- [THE PROBLEM]
Search the material below for the word "Downloads". Copy every line that has it.
Segment Open
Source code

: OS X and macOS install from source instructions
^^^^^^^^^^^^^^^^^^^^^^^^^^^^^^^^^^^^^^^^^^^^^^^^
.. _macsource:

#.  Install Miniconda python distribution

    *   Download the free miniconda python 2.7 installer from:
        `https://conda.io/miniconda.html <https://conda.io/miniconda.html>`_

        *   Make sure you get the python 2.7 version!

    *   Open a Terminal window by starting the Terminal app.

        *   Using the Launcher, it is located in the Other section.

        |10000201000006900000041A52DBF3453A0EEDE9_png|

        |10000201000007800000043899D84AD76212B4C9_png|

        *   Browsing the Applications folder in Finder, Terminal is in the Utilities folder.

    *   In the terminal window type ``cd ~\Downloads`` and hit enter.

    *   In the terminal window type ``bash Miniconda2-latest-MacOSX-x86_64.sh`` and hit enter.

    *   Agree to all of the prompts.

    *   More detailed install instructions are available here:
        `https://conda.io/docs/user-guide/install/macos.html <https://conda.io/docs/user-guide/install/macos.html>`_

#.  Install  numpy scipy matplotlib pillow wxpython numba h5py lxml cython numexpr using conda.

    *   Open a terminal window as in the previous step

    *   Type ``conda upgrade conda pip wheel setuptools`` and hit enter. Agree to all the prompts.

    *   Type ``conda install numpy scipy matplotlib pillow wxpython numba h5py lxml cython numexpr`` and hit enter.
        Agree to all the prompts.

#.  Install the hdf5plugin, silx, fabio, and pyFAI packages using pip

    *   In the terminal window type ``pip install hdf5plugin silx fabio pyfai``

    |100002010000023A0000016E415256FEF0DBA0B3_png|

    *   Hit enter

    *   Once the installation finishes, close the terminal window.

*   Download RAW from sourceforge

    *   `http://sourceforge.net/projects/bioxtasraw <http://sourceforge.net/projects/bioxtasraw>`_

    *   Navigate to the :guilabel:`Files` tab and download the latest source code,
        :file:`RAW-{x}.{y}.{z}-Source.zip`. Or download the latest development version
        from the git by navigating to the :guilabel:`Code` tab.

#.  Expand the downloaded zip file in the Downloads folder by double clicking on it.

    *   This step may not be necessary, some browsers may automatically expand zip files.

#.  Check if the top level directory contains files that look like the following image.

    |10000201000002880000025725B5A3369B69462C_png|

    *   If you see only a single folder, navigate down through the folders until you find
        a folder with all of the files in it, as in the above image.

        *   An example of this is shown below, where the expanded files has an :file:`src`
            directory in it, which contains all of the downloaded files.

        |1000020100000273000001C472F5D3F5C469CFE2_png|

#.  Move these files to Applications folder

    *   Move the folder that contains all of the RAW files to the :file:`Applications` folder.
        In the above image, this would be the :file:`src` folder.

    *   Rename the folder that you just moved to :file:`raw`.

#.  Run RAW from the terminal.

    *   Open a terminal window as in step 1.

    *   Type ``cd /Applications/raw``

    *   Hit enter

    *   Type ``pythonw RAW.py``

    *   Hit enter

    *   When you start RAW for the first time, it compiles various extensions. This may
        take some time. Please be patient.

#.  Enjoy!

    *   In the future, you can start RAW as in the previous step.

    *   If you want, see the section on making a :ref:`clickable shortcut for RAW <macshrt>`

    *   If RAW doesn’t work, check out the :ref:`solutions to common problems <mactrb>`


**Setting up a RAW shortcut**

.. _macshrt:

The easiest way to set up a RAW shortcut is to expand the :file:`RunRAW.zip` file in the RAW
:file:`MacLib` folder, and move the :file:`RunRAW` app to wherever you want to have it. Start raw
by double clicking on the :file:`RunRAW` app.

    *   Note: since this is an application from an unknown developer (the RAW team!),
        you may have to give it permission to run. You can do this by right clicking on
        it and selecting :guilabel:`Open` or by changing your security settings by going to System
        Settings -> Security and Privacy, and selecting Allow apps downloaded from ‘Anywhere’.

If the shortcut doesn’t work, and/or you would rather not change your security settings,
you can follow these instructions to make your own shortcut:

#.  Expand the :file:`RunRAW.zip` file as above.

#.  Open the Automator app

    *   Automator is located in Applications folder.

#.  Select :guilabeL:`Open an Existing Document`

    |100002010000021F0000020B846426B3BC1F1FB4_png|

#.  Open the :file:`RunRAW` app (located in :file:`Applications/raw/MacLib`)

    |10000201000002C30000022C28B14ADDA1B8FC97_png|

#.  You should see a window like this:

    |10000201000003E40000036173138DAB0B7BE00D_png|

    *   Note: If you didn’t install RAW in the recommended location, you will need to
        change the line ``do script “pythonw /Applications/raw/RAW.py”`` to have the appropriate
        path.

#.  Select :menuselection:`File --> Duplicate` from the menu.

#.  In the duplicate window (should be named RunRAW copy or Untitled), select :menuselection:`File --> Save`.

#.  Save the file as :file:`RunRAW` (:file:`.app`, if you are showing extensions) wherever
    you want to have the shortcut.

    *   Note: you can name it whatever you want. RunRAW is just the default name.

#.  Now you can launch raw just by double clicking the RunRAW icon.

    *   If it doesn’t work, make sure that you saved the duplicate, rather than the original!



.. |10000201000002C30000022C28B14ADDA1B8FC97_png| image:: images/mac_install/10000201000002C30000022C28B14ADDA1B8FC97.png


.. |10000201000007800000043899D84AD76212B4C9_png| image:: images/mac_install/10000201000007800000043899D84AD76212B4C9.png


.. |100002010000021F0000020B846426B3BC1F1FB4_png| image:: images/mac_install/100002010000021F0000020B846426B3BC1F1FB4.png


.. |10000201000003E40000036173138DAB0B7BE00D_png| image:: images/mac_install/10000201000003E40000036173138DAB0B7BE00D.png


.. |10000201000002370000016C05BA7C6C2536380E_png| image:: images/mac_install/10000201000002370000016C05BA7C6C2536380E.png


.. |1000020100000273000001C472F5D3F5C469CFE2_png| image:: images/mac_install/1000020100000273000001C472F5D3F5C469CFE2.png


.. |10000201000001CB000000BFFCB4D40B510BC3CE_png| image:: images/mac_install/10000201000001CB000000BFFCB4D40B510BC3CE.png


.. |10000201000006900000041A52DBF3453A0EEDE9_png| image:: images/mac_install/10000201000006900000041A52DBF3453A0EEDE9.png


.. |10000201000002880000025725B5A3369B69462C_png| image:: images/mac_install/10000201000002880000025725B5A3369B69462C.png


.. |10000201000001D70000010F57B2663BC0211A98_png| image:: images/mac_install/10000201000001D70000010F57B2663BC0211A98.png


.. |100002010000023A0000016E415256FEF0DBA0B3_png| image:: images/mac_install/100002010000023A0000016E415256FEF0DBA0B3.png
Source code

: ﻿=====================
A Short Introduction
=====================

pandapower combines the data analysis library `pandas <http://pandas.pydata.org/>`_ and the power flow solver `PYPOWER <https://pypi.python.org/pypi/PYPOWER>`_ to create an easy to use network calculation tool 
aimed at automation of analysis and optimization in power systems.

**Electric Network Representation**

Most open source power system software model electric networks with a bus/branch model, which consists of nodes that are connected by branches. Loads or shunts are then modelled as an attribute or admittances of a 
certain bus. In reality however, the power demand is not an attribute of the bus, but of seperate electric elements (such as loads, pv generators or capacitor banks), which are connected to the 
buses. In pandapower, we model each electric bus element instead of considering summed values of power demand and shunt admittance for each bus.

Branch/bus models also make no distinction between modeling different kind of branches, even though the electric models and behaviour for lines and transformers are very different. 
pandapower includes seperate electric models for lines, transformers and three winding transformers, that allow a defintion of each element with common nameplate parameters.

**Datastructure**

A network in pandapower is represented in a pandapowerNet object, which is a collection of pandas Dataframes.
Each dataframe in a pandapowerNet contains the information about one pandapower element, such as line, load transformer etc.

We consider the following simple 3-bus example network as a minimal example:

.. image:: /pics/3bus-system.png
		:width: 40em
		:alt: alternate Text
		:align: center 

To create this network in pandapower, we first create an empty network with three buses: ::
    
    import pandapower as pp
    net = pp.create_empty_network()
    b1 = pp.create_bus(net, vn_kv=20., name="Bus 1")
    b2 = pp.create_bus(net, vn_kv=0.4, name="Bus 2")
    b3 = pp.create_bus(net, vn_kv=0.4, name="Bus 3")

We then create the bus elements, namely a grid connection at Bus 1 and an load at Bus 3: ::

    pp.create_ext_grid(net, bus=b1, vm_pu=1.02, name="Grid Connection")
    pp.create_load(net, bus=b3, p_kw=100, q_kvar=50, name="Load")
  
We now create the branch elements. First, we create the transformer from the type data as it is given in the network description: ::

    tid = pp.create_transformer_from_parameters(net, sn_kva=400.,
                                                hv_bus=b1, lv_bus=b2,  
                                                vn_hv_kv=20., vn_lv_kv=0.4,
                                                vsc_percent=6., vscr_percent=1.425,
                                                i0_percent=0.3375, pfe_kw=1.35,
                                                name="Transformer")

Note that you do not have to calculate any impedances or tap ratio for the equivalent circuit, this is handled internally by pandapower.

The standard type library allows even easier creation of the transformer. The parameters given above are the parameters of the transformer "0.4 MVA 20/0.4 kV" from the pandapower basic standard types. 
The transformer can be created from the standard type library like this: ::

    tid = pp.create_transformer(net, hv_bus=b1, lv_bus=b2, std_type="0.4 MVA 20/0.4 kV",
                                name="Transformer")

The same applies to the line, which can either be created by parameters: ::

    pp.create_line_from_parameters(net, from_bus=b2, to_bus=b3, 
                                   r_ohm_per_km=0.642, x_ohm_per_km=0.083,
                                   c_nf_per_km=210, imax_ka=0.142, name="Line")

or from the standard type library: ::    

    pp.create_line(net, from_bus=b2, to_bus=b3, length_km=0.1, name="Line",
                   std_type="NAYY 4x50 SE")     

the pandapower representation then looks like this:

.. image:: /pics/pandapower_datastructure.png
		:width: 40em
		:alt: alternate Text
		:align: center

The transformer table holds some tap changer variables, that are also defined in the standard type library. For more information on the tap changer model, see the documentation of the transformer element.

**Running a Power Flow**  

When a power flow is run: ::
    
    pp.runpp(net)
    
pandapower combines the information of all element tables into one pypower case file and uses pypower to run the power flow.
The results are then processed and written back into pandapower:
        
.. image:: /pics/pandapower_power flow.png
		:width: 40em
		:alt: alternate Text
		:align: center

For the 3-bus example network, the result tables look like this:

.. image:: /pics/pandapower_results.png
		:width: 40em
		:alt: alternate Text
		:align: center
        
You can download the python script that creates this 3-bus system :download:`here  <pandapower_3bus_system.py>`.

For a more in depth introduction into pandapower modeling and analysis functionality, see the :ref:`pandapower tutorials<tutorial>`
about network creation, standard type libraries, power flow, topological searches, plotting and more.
Segment Closed
- [RESULT FOR THIS EXERCISE]
    *   In the terminal window type ``cd ~\Downloads`` and hit enter.
#.  Expand the downloaded zip file in the Downloads folder by double clicking on it.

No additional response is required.